## [Aim of the task]
Format the data as a numbered list with blank lines left out, starting with the line that contains "The picture that follows is of a water" and going on through the end of the data. Leave the pictures out of your answer.

## [Material shown]

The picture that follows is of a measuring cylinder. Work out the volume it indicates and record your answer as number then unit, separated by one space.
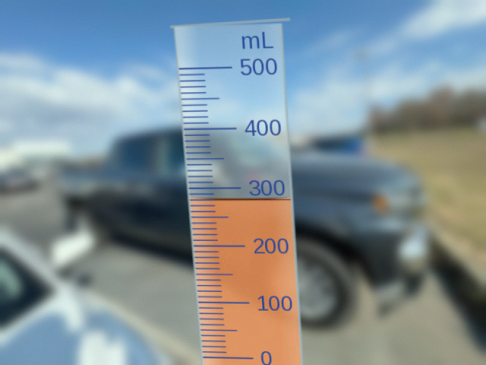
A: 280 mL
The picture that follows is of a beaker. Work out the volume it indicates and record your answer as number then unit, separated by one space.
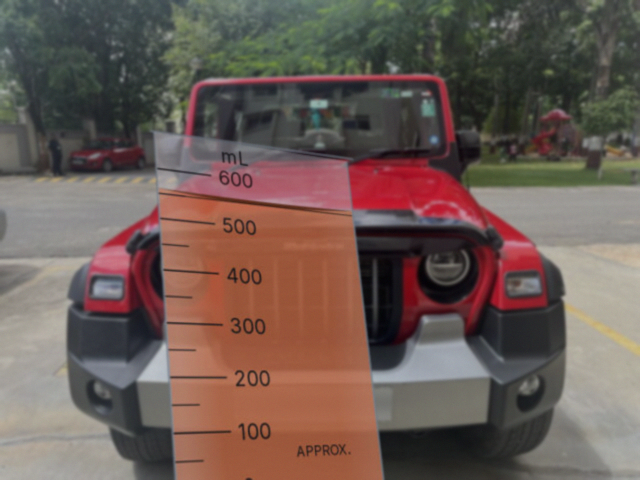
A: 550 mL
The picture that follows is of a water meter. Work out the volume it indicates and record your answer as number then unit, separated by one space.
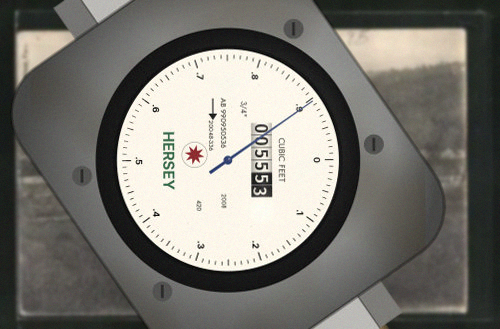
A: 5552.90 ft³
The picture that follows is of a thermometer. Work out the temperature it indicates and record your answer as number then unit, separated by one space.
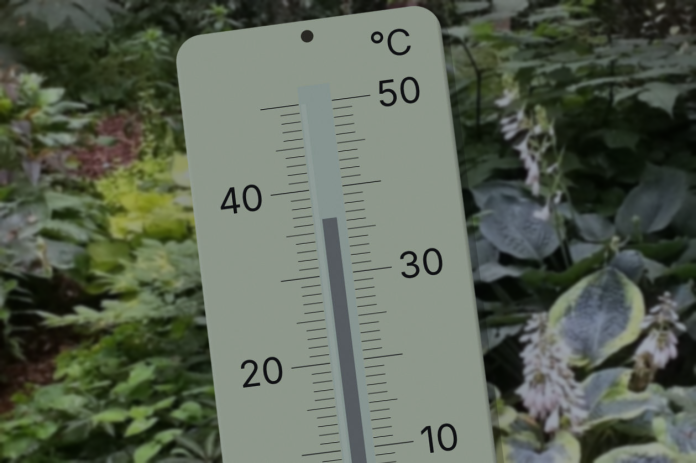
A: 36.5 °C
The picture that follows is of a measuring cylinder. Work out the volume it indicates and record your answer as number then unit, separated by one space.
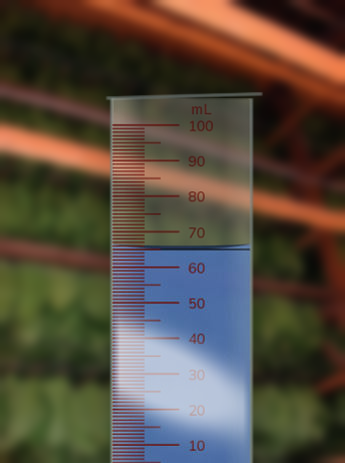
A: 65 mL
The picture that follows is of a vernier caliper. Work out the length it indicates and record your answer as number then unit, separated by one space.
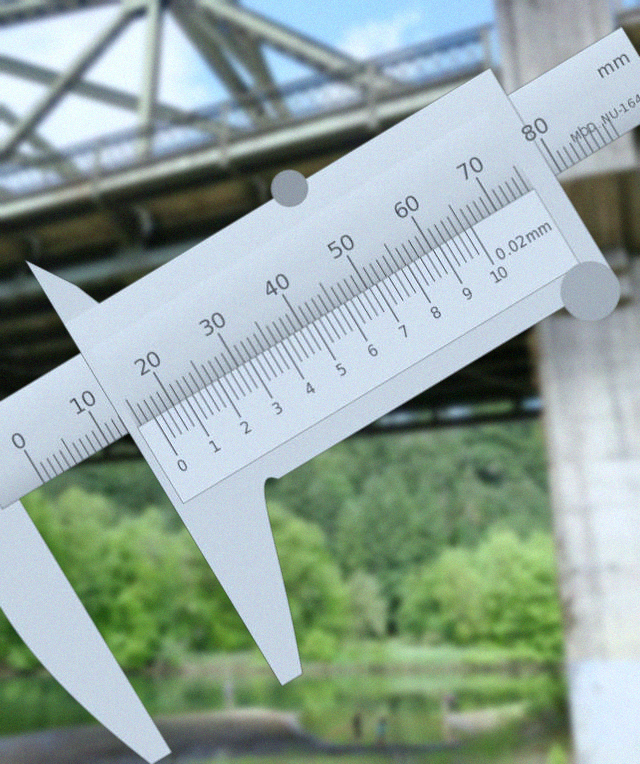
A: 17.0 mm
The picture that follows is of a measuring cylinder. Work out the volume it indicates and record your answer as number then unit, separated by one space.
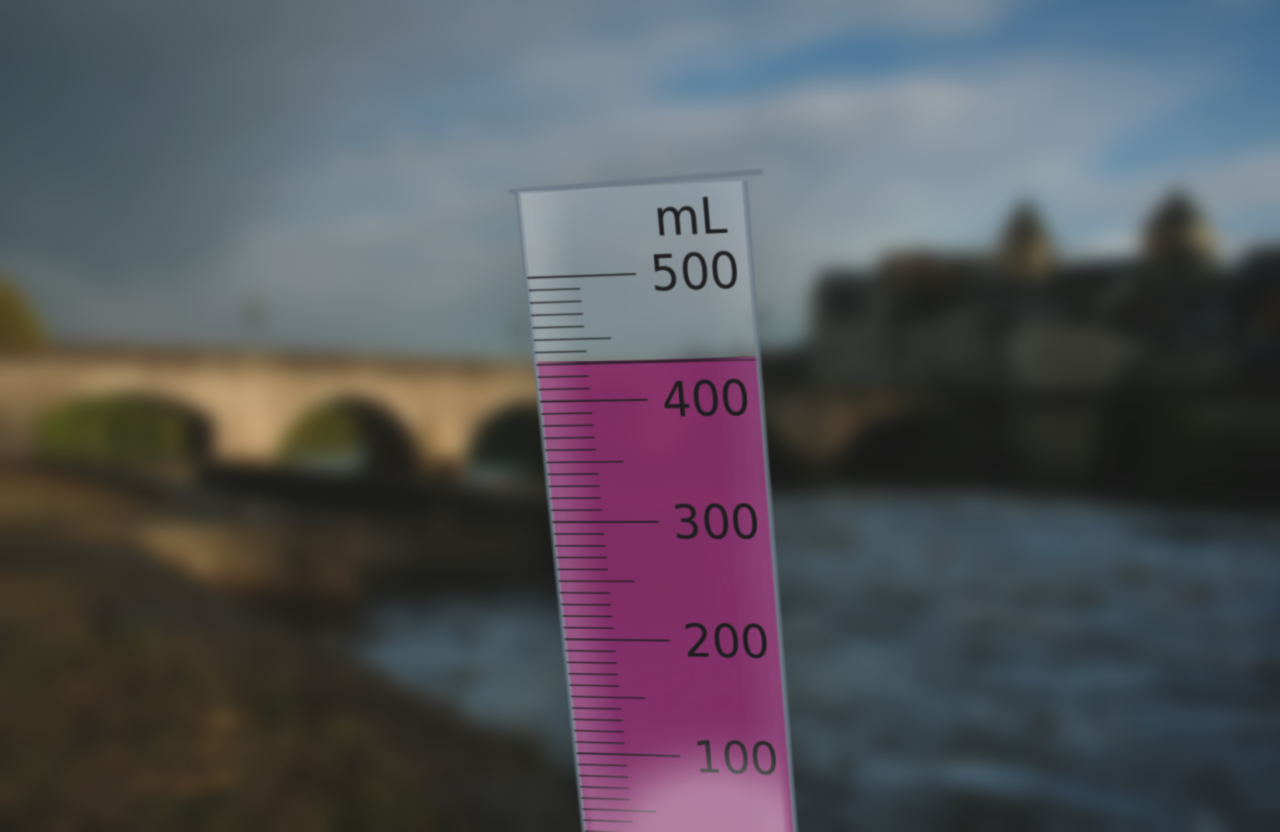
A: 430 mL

## [The completed task]
1. The picture that follows is of a water meter. Work out the volume it indicates and record your answer as number then unit, separated by one space.
2. A: 5552.90 ft³
3. The picture that follows is of a thermometer. Work out the temperature it indicates and record your answer as number then unit, separated by one space.
4. A: 36.5 °C
5. The picture that follows is of a measuring cylinder. Work out the volume it indicates and record your answer as number then unit, separated by one space.
6. A: 65 mL
7. The picture that follows is of a vernier caliper. Work out the length it indicates and record your answer as number then unit, separated by one space.
8. A: 17.0 mm
9. The picture that follows is of a measuring cylinder. Work out the volume it indicates and record your answer as number then unit, separated by one space.
10. A: 430 mL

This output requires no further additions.